Dave meletakkan Kimmy di atas ranjangnya. Ia mencium wajah Kimmy bertubi-tubi.
"Dasar perempuan aneh. Lu gak ngerasa gue cemburu liat sikap lu ke Ali?"
Gerutu Dave sambil tetap mencium wajah Kimmy.
Tak lama, ia keluar mendapati Ali tengah memakai sepatu hendak pulang.

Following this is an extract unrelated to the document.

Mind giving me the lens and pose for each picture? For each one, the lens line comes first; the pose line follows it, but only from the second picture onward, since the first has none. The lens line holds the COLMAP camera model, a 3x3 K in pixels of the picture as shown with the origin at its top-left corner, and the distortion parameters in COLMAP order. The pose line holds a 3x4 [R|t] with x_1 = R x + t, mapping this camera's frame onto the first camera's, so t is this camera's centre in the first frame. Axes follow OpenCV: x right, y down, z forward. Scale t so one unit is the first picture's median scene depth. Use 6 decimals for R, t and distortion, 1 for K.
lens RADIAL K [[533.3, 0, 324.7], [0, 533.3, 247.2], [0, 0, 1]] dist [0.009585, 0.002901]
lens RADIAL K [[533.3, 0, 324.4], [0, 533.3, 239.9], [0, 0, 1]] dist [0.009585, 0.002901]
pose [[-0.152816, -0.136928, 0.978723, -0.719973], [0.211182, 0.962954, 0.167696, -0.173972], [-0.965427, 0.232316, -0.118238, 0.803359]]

"Lu gak takut Kimmy gue apa-apain?"
Tanya Dave.
"Maksud lu?"
Ali tak paham.
"Kak Marcel sama Kak Gea lagi berangkat urus beberapa keperluan pernikahannya. Mereka akan pulang tengah malam."
Ucap Dave.
"Kita tumbuh sama-sama, gue tau..lu gak serendah itu memperlakukan perempuan. "
Jawab Ali.
"Lu masih mau akuin pertemanan kita?"
Tanya Dave.
"Gue gak mau bahas itu. Oh iya gue bilang sekali lagi lu buat dia nangis, gue akan rebut. Lu tadi udah melanggar itu."
Ucap Ali sinis.
"Jadi tadi dia nangis?"
Dave tersentak.
"Menurut lu di hina sama nyokap lu yang mulutnya sepedas cabe Carolina reaper gak akan buat orang menangis?"
Sindir Ali.
Dave tertunduk, tangannya mengepal menahan amarah. Ia merasa gagal. Niat baiknya malah membuat Kimmy bersedih.

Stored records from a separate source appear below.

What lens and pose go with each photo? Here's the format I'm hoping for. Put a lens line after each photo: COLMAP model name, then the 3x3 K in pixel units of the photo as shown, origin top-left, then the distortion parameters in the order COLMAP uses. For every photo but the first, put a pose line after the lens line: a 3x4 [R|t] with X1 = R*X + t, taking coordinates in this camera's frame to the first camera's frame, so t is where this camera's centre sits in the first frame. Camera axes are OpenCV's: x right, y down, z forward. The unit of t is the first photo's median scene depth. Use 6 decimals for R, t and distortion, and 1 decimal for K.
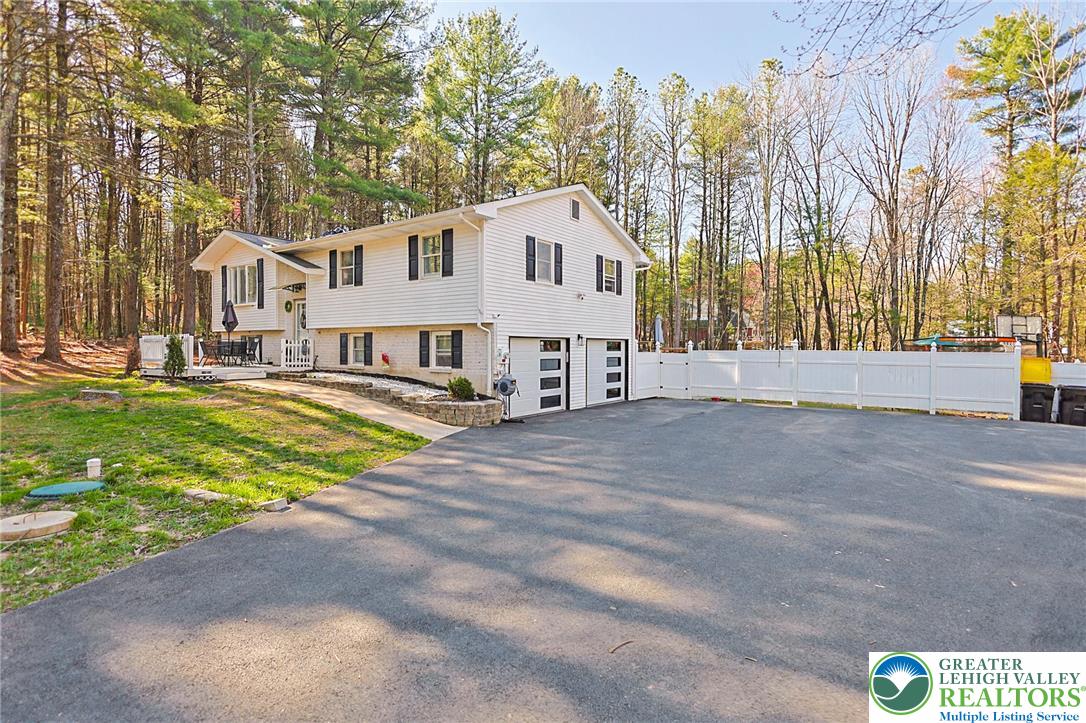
lens RADIAL K [[543.2, 0, 545.5], [0, 543.2, 347.1], [0, 0, 1]] dist [-0.001289, -0.002769]
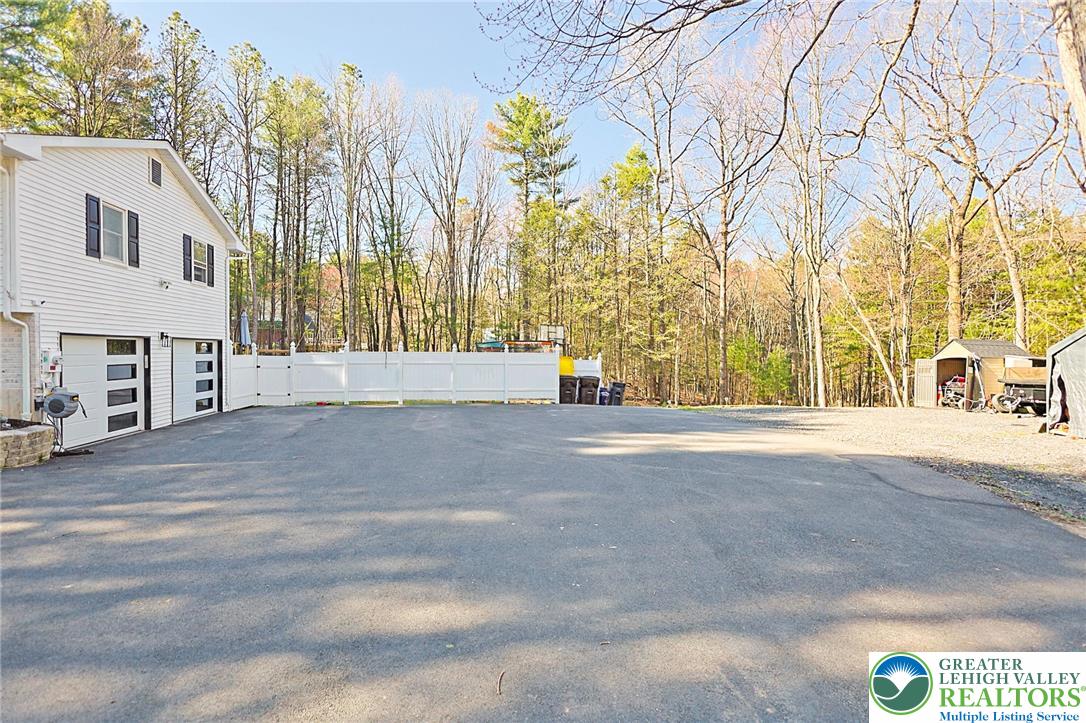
lens RADIAL K [[543.2, 0, 528.2], [0, 543.2, 357.9], [0, 0, 1]] dist [-0.001289, -0.002769]
pose [[0.737119, -0.011749, 0.675661, -0.076375], [0.001448, 0.999874, 0.015808, 0.001159], [-0.675761, -0.010674, 0.737043, 0.058611]]
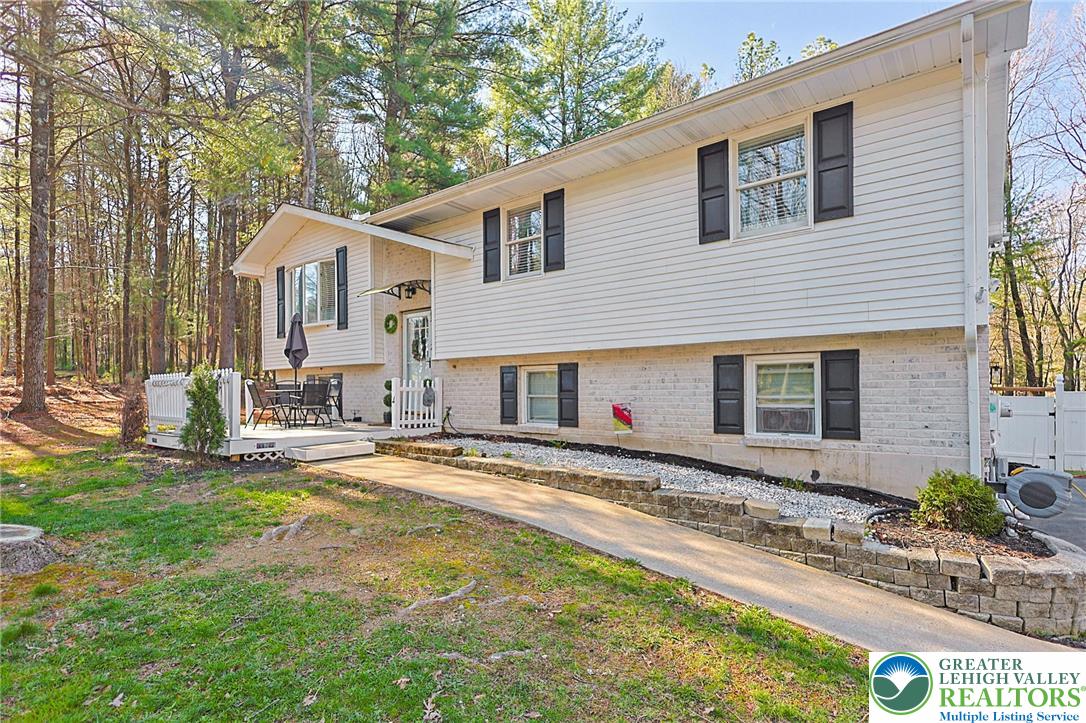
lens RADIAL K [[543.2, 0, 538.2], [0, 543.2, 385.7], [0, 0, 1]] dist [-0.001289, -0.002769]
pose [[0.998320, -0.010723, -0.056938, -0.309522], [0.010424, 0.999930, -0.005551, -0.002795], [0.056993, 0.004948, 0.998362, 0.460877]]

"Gak usah takut gitu. Gue anggap ini bukan salah lu. Tapi satu kali aja dia nangis karena lu. Jangan harap dia bakal gue lepasin."
Ledekan Ali berujung pada ancaman dengan nada yang serius.
"Gue gak takut sama ancaman lu. Sebelum gue nyakitin dia, gue akan lebih dulu nyerahin dia ke lu."
Jawab Dave sambil membalikkan badannya masuk ke dalam bersamaan dengan kepergian Ali.
Dave merebahkan dirinya di samping Kimmy, ia memperhatikan wajah wanitanya yang kian memabukkan jika di pandangi terus-menerus. Sesekali mengusap lembut pipinya. Memainkan jari jemarinya di bibir manis Kimmy.
Kimmy yang terbangun karena kedinginan setelah hujan tadi, masuk ke dalam dekapan Dave. Wajahnya kini berada tepat di dada Dave.
"Jangan kemana-mana Dave. Biar Seperti ini sampai pagi."
Minta Kimmy.
"Haha, aku juga maunya begitu. Tapi bisa kena surat peringatan dari dua saudaramu."
Ucap Dave membuat Kimmy menarik pria itu agar semakin erat dekapannya.
"Apa kita menikah aja?"
Tanya Dave, kini mata Kimmy yang tadi mengantuk mendadak melebar karena terkejut mendengar perkataan Dave.
"Eh gak bisa gitu. Ceritanya gak sesimpel itu."
Jawab Kimmy.
"Cerita? Emang kamu kira kita ada di dalam naskah novel seseorang?"
Tanya Dave lagi.
"Kamu gak ingat ramalan Devi? Aku akan bersatu sama orang yang Ku suka namun masih lama, karena perjalanannya rumit. Kalo semudah ini, berarti kamu bukan jodohku dong?"
Ucap Kimmy.
"Hahaa kamu, itu takhayul. Gak semuanya benar."
Tawa Dave diakhiri ciuman lembut di bibir merah delima Kimmy.